Alexander Arutyunov is a Russian designer with Armenian-Georgian roots. He started with individual tailoring in Tbilisi. Now he has a well-recognized handwriting. He creates feminine collections, loves handicraft and always appeals to the traditions of his homeland.

 

This season, Alexander Arutyunov made a show in the shopping center Gallery "Moscow" - next to the Kremlin. There was a slight hitch. “I had a rehearsal for the parade, and at about 7:00 pm we were completely cut off from the world. Imagine my condition - I prepared the celebration for six months for myself and my guests, but they cannot reach me. We had to delay the show a lot. I'm terribly sorry that many physically could not come, but I am doubly happy for those who still reached us - for the first time in many years, went down to the subway, who ran on his heels in the rain in my dresses to support me somehow, "says us a designer. Let's go back to the location. The room where the models were brushed and painted was industrial-style: with protruding reinforcement and gray concrete walls and floor. The defile space is a little more solemn: it is decorated with carpets. This move was inspired by the designer film "Color of Pomegranate".

 

 

The painting "The Color of the Pomegranate" by Sergei Paradzhanov is this time the main source of inspiration for Alexander Arutyunov. An incredibly beautiful film tells about the Armenian poet Sayat-Nova, and his aesthetics are often quoted by photographers and stylists. “When I watch Sergei Paradzhanov’s films, everything turns upside down inside me. The style with which he worked is very close to me. You can pause the color of the grenade at any time and make a postcard out of the frame,” says the designer. On the backstage you can see the hairstyles and make-up: hairdressers from Fen Dry Bar create the effect of wet hair, and make-up artists M.A.C. emphasize the natural beauty of girls neutral makeup.

 

 

Models are released under compilation from Jivan Gasparyan’s music and a song about the Armenian Genocide, made by Anton M. The show begins with bows made from bay leaf print shirts and leather skirts and shorts.
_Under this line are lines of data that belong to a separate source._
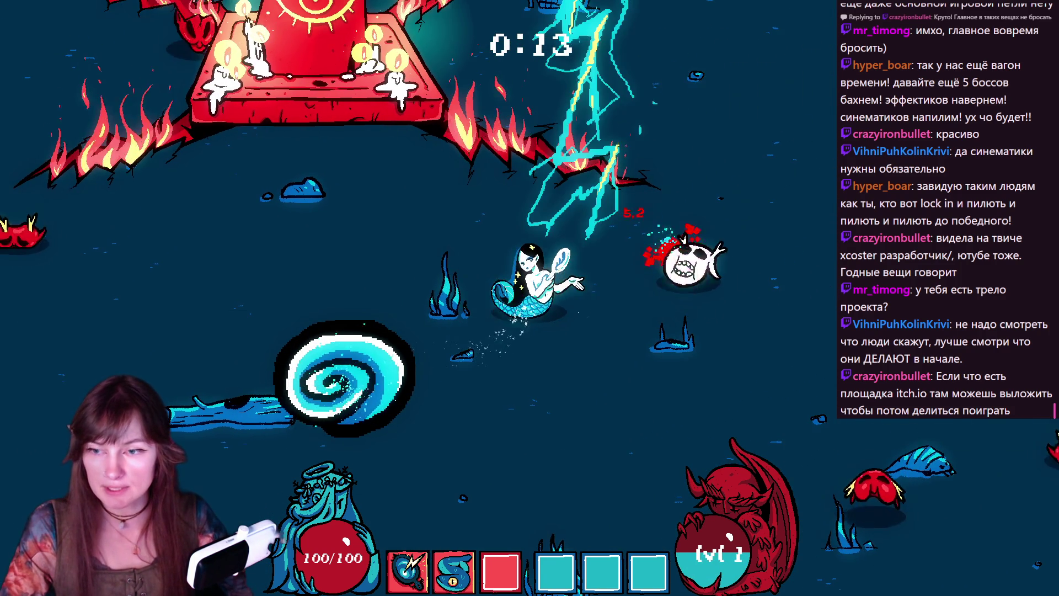
key("a")
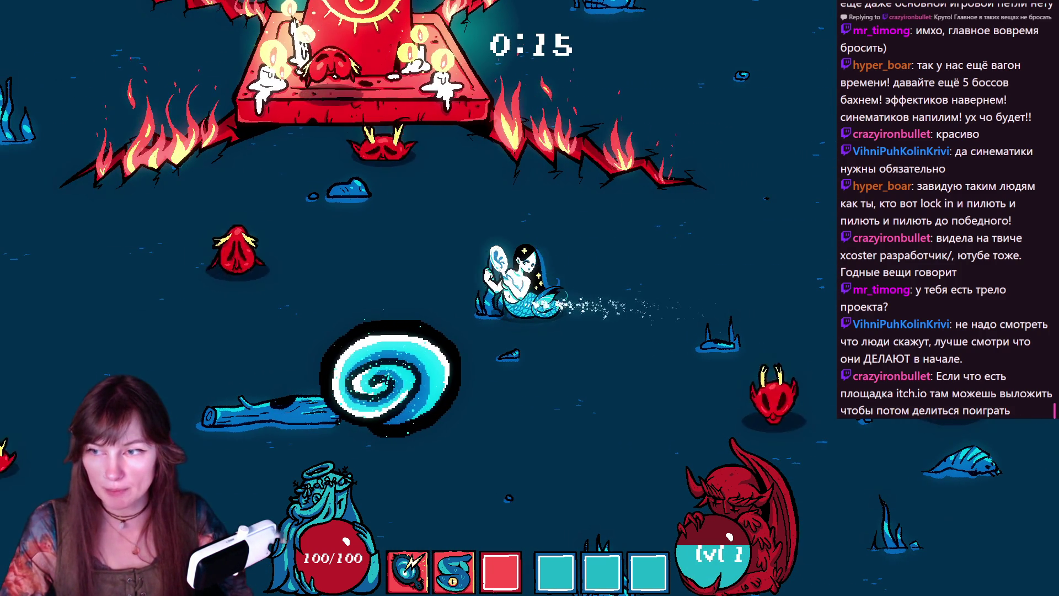
key("d")
key("w")
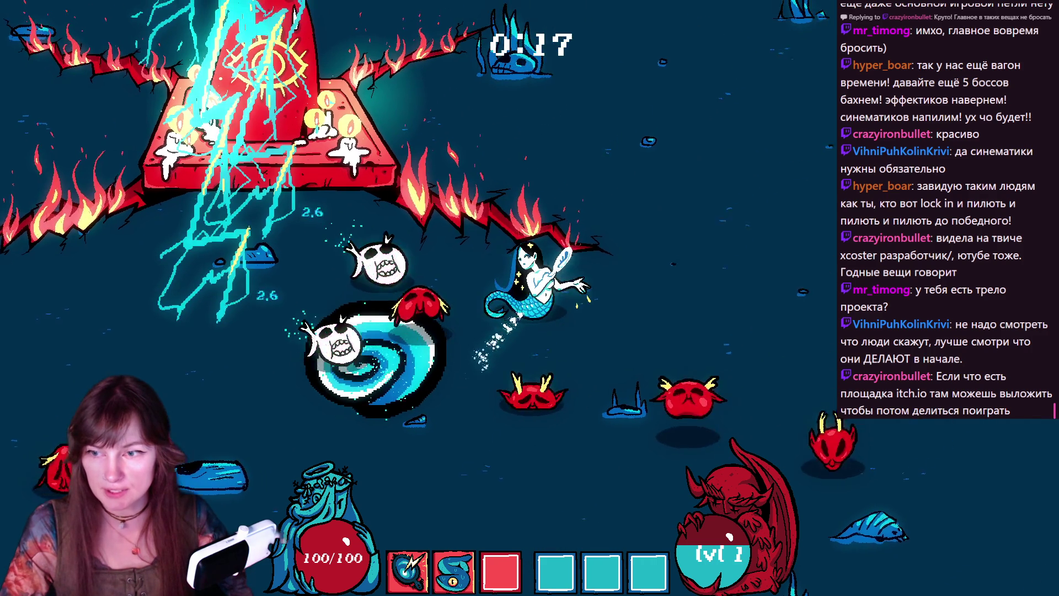
key("s")
key("a")
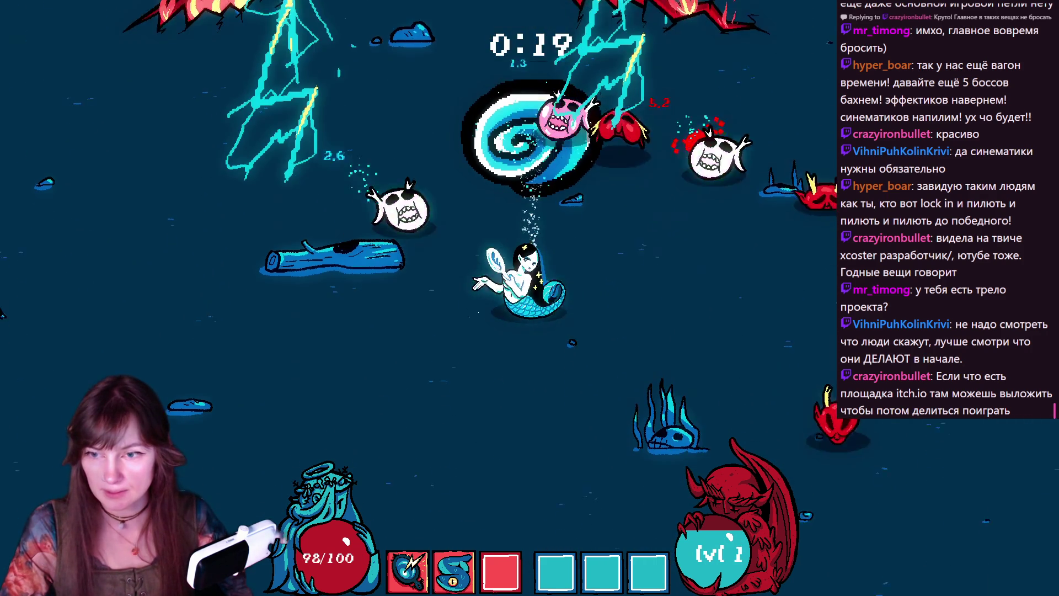
key("w")
key("d")
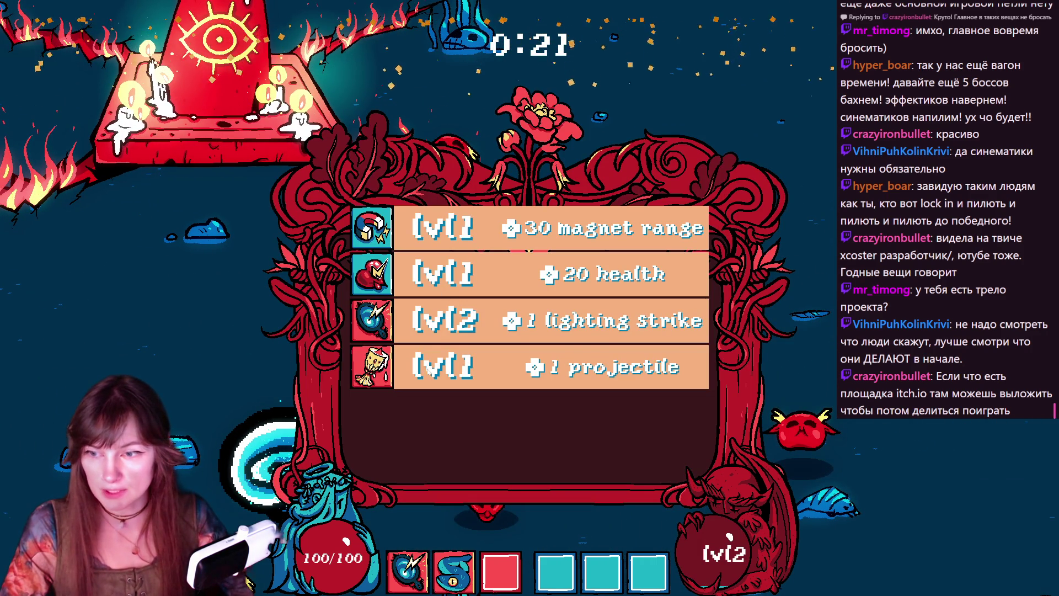
- Take the level 2 lighting strike upgrade and keep swimming until the level 3 choices appear
left_click(441, 327)
key("d")
key("w")
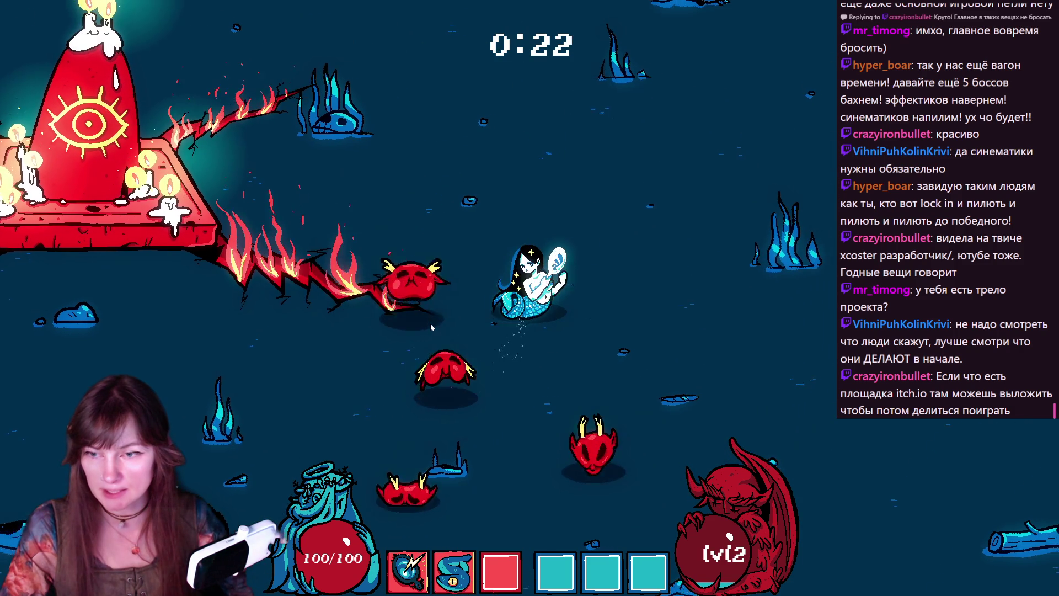
key("s")
key("d")
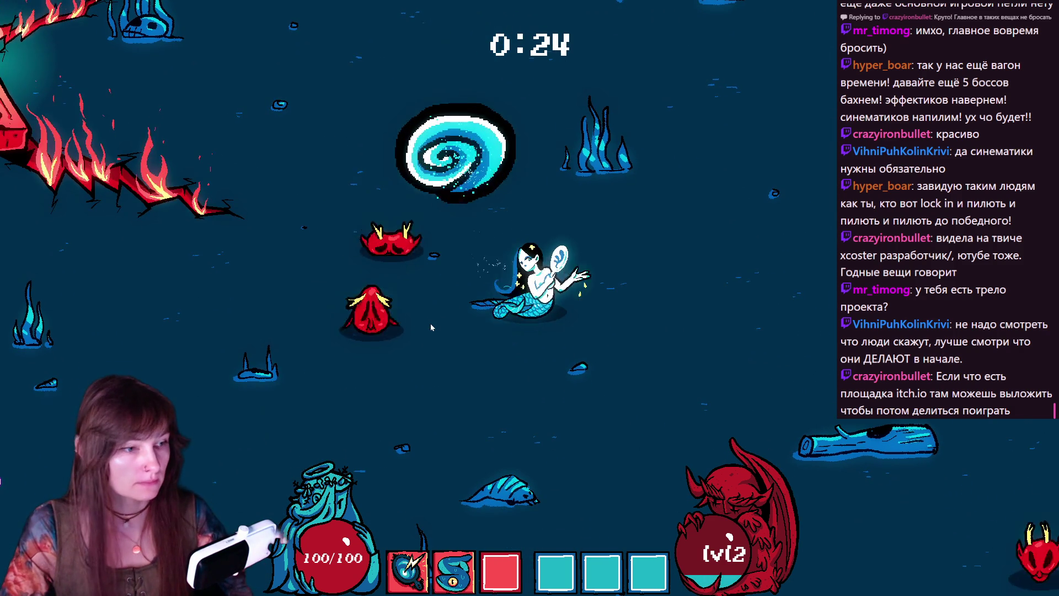
key("a")
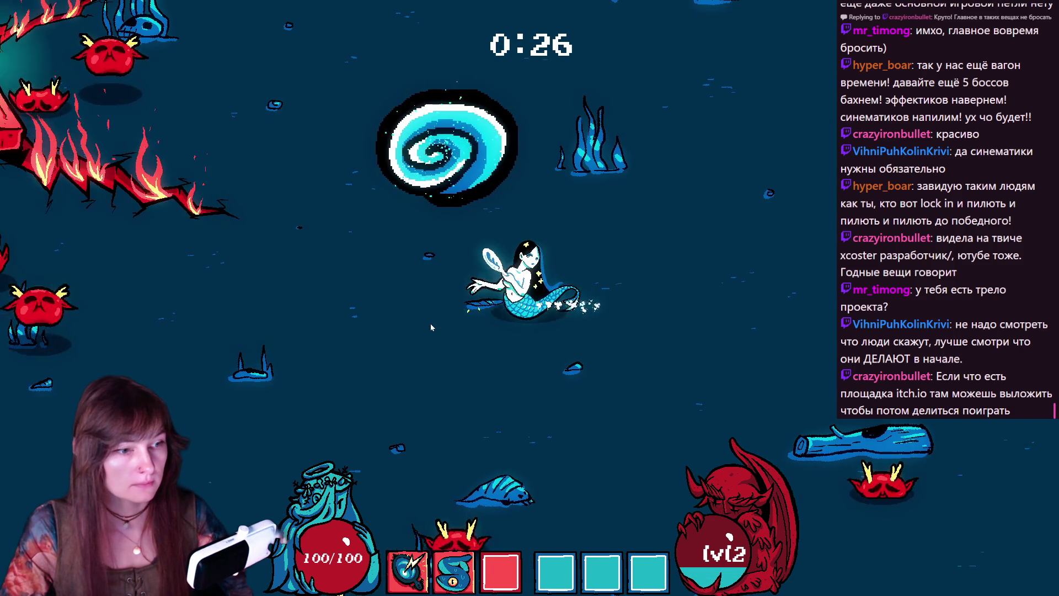
key("s")
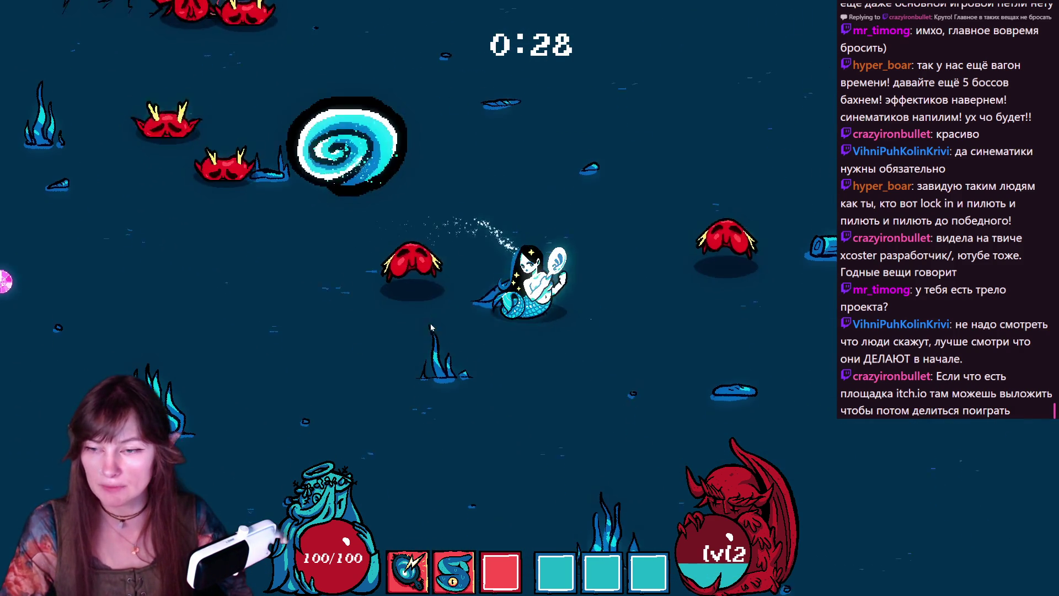
key("w")
key("d")
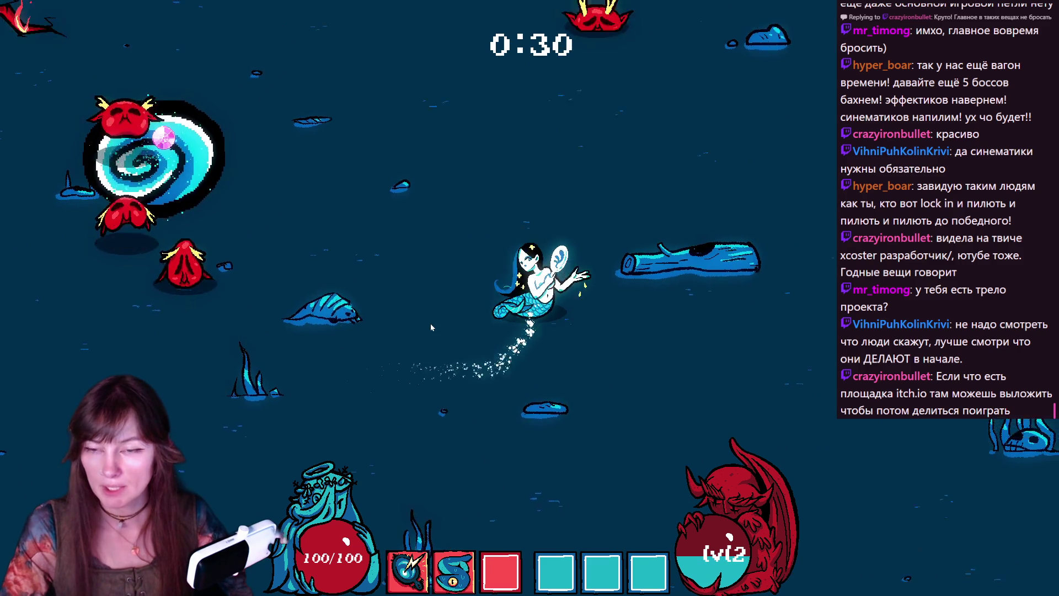
key("a")
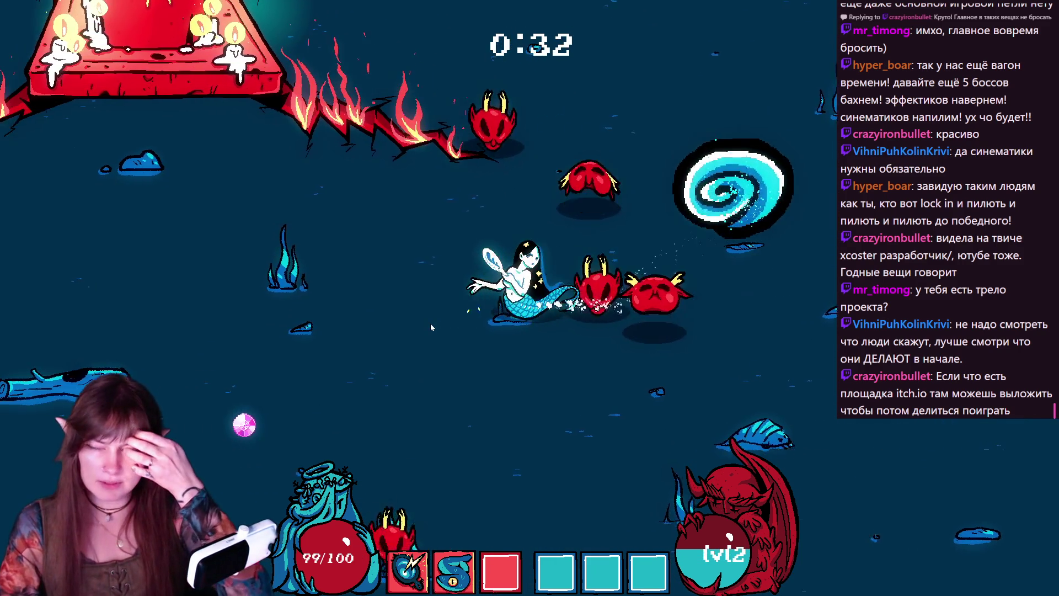
key("a")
Print, one of the strongest elements of the collection, can be seen on dresses, skirts and golf. "I love painstakingly fine work. Embroidery and painting give me particular pleasure. The previous collection started with painting on fabric - most of the things were decorated with peacock feather patterns. I hardly managed to find in Moscow. It turns out that some things are close to couture, but I cannot deny myself this, I am from Georgia! " - explains Alexander Arutyunov. We, of course, like caps with bay leaves.

 

 

The collection turned out as if the whole evening. Dress in the floor with a leather Basque is replaced by a transparent sweatshirt with a skirt-sun. They are followed by jackets with cunning leather inserts and overalls with elements referring to Georgian national costumes. Looking at them, we are convinced that the designer does not hold the skill and technical skills. There are more everyday things in the collection - for example, voluminous checkered coats and sculpted pencil skirts. Particular attention should be paid to accessories: these are metal crowns and hats with feathers and cameos. We hope to see in such the nicest girls of Russia and, of course, Georgia.